TASK REQUIREMENTS.
Exactly the lines from the start of the data below through the line containing "right ear: (432, 26)" must be returned, and no others.
********
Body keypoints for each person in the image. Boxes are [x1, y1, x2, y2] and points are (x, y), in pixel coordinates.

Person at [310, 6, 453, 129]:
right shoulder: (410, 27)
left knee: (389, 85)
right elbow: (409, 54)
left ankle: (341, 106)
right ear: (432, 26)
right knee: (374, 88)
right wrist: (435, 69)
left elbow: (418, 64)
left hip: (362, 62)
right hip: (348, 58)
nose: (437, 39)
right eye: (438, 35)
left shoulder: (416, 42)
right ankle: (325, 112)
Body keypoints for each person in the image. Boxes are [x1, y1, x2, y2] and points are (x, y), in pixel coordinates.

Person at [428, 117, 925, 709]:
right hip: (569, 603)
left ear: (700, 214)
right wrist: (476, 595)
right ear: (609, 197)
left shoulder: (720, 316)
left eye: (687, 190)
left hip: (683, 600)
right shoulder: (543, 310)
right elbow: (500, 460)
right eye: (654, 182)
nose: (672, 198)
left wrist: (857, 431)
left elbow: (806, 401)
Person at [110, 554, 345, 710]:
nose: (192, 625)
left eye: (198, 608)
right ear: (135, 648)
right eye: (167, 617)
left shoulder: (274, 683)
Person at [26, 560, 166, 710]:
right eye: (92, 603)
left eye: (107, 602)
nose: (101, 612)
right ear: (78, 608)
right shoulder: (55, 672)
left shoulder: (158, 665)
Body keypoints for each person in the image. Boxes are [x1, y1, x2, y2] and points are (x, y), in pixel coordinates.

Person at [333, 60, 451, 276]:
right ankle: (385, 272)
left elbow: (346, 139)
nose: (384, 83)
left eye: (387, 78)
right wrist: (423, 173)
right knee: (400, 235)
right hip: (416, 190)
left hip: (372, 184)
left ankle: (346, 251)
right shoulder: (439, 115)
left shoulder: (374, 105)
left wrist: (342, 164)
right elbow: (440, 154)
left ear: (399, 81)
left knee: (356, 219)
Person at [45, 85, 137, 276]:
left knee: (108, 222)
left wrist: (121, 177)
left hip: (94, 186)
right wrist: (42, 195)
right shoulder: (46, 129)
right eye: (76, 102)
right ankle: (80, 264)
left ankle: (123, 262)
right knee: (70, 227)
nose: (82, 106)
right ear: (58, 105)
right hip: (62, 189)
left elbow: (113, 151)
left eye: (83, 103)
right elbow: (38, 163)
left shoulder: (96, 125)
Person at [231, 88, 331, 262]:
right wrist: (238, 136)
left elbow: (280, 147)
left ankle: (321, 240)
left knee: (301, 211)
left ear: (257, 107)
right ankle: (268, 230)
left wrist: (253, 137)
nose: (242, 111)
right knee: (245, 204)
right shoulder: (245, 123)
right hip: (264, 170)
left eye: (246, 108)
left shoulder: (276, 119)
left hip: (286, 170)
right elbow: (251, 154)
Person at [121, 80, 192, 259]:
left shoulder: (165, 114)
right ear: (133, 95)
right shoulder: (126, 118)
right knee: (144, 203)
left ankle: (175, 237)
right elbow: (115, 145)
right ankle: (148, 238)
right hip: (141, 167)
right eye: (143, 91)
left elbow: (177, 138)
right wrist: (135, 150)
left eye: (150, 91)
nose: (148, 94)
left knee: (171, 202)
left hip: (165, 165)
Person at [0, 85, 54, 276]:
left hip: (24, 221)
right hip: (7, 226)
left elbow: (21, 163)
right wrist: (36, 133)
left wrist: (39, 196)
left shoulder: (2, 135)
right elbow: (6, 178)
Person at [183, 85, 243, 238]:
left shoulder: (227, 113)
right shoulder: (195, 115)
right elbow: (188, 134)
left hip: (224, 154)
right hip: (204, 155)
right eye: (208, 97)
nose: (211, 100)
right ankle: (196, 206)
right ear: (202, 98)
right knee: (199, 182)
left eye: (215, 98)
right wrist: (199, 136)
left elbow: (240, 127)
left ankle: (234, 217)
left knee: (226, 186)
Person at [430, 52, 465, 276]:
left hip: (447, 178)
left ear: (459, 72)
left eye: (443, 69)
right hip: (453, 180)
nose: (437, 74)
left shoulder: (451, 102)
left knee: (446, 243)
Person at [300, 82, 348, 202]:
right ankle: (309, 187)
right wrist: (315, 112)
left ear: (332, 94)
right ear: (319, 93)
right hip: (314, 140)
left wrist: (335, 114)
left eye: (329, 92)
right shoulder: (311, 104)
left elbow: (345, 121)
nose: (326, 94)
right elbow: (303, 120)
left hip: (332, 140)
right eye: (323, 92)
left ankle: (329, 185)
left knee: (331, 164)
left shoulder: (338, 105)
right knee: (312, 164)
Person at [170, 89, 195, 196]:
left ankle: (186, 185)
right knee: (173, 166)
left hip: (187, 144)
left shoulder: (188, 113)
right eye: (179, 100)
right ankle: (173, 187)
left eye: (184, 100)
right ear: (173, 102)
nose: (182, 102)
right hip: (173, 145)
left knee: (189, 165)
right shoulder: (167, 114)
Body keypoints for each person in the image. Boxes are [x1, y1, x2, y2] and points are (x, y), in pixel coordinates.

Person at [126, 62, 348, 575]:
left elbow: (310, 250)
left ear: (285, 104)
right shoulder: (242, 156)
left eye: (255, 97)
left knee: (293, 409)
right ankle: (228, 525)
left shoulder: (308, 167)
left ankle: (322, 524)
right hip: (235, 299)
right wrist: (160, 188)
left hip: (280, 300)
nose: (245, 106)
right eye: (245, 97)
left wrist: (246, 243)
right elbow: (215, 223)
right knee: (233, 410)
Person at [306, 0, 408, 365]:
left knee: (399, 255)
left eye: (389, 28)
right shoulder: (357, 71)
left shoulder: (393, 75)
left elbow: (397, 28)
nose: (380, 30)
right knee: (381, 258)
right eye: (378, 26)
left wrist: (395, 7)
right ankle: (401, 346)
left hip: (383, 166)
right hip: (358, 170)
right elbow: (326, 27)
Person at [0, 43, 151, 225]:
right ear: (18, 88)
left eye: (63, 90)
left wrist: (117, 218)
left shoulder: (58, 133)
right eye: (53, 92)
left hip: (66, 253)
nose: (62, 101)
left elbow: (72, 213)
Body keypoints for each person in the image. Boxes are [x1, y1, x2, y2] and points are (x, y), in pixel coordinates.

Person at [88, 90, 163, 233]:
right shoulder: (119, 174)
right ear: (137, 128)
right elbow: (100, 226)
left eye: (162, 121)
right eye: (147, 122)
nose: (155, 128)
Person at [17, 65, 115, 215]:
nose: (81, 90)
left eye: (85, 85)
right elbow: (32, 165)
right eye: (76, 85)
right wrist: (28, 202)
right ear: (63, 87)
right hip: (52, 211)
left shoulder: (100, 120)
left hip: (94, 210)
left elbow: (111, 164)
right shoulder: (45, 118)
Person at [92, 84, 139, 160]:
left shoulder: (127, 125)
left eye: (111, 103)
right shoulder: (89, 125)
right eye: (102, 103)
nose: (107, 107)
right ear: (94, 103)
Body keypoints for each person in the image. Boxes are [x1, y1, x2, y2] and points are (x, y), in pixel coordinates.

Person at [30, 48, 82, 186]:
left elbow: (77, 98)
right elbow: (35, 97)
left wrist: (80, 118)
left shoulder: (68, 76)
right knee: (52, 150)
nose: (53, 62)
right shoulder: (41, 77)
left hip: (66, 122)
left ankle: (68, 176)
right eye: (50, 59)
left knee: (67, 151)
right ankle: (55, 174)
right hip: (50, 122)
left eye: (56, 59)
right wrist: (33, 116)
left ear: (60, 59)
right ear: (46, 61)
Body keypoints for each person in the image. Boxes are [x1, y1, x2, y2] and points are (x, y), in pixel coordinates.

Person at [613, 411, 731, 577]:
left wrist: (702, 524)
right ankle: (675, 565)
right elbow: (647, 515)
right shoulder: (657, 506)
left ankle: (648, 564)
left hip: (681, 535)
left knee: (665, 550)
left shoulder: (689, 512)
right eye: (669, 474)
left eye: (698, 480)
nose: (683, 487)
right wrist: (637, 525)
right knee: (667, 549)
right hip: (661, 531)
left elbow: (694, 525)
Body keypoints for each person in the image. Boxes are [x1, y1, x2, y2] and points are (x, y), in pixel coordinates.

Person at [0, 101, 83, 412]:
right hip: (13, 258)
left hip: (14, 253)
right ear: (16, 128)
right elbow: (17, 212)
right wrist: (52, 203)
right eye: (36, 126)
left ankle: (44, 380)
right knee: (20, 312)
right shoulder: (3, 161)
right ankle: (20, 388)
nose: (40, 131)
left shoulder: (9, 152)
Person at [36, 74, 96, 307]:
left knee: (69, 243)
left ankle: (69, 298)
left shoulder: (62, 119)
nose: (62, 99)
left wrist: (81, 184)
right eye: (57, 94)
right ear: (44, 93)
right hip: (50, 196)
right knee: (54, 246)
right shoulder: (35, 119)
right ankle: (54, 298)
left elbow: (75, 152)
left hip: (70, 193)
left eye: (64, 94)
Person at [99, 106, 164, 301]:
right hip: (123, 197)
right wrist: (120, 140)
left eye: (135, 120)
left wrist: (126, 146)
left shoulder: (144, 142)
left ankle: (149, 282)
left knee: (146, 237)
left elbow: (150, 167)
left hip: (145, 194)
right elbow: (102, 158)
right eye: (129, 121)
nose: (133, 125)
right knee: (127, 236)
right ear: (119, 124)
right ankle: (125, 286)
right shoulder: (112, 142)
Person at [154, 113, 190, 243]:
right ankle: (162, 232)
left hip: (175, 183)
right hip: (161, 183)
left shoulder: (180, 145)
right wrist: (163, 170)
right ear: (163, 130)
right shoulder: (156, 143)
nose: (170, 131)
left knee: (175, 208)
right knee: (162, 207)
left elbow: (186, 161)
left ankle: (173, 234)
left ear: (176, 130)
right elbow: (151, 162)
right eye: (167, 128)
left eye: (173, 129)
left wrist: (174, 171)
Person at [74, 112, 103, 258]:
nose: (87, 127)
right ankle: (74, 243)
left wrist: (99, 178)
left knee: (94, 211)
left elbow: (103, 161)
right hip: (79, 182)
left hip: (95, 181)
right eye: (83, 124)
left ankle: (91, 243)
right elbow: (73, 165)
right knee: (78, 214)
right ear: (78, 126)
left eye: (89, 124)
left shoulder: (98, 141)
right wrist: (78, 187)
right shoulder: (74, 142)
********
RESULT OF THIS TASK.
Body keypoints for each person in the image. Boxes are [x1, y1, x2, y2] and points are (x, y), in pixel coordinates.

Person at [310, 6, 453, 129]:
right shoulder: (410, 27)
left knee: (389, 85)
right elbow: (409, 54)
left ankle: (341, 106)
right ear: (432, 26)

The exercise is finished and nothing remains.